= Duff Point =

Point on Archar Peninsula in the South Shetland Islands, Antarctica

Location of Greenwich Island in the South Shetland Islands.

Topographic map of Livingston Island, Greenwich, Robert, Snow and Smith Islands.

Duff Point is a point on Archar Peninsula forming the western extremity of Greenwich Island, in the South Shetland Islands, Antarctica. The name Duffs Straits was applied to McFarlane Strait by James Weddell in 1820–23, after Captain Norwich Duff under whom Weddell served in HMS Espoir in 1814. The name Duff Point was given by the UK Antarctic Place-Names Committee in 1961 in order to preserve Weddell's name in the area; this point forms the northeast entrance to McFarlane Strait.

==Location==
The point is located at which is 5.54 km east of Williams Point, Livingston Island, 15.63 km west of Spark Point and 8.54 km north of Inott Point (British mapping in 1821 and 1968, Bulgarian in 2005 and 2009).

Data excerpt

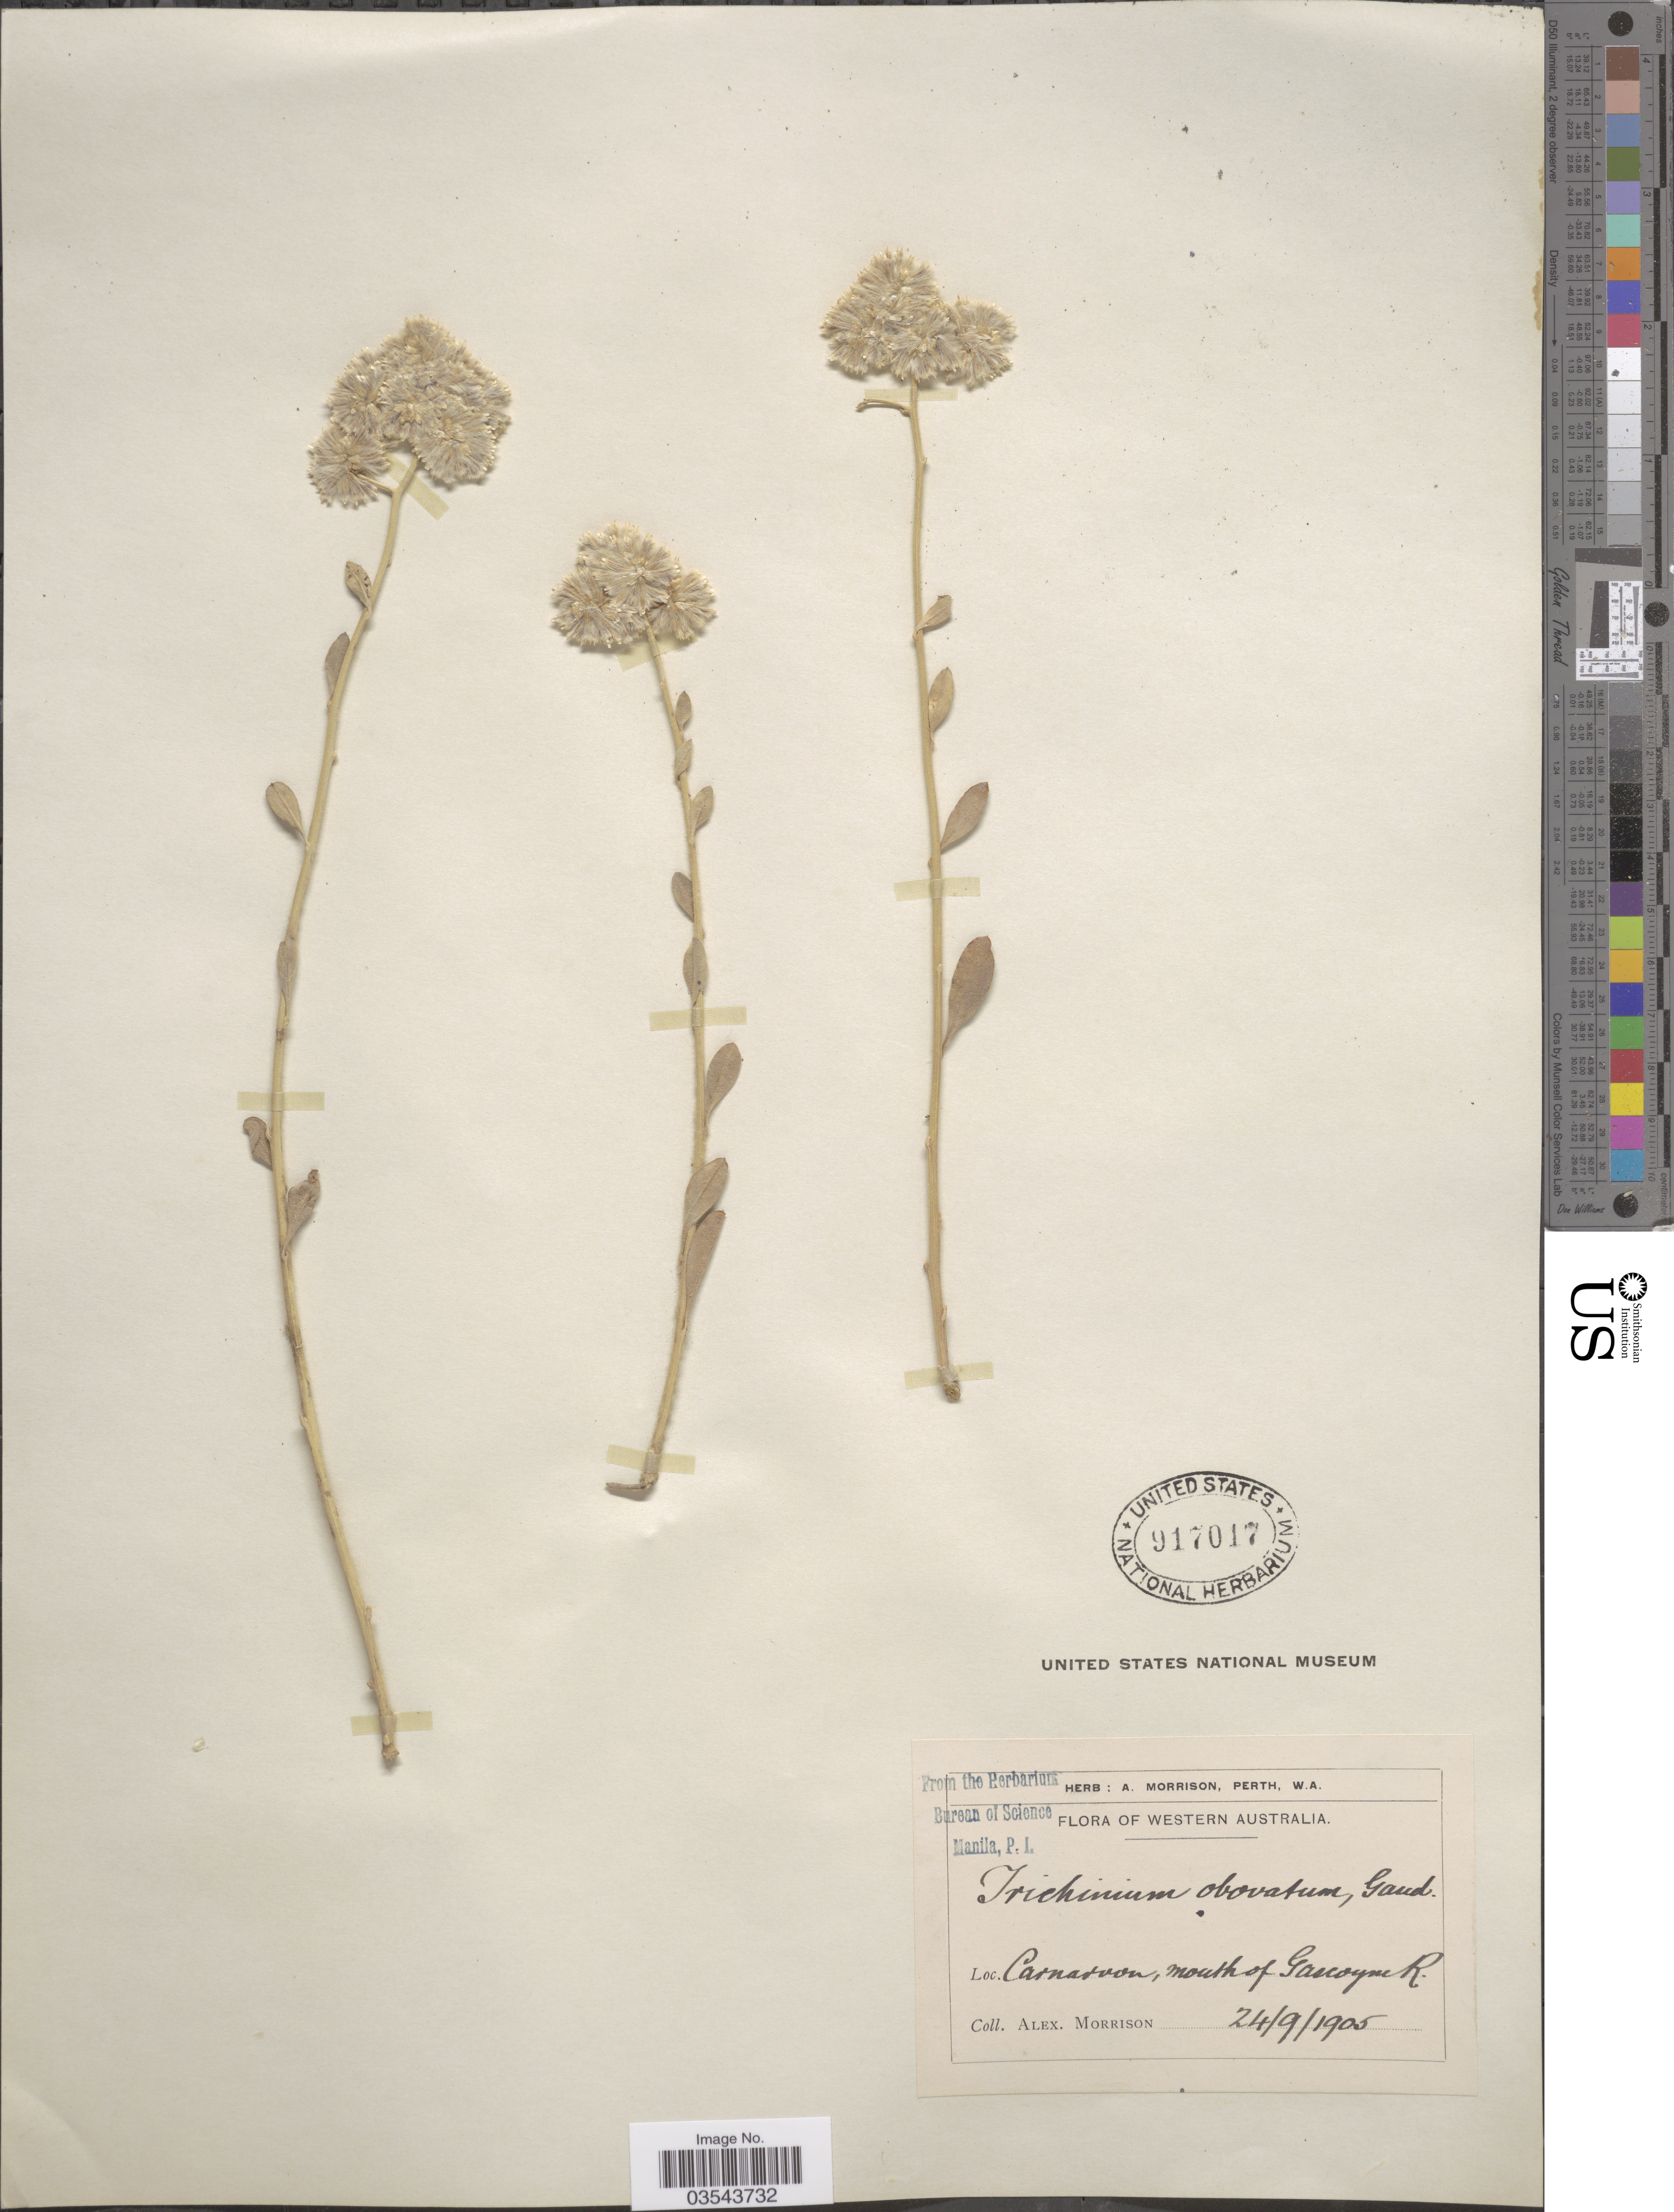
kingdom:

Tasks to carry out
1) According to the Duff Point article, in what year did the UK Antarctic Place-Names Committee give Duff Point its name?
2) List every point other than Duff Point that the Duff Point article names.
3) Pick up the Duff Point article where it stops and carry it forward.

The replies
1) 1961

2) Williams Point, Spark Point, Inott Point

3)
== Maps ==
- L.L. Ivanov et al. Antarctica: Livingston Island and Greenwich Island, South Shetland Islands (from English Strait to Morton Strait, with illustrations and ice-cover distribution). Scale 1:100000 topographic map. Sofia: Antarctic Place-names Commission of Bulgaria, 2005.
- L.L. Ivanov. Antarctica: Livingston Island and Greenwich, Robert, Snow and Smith Islands. Scale 1:120000 topographic map. Troyan: Manfred Wörner Foundation, 2009. ISBN 978-954-92032-6-4 (Updated second edition 2010. ISBN 978-954-92032-9-5)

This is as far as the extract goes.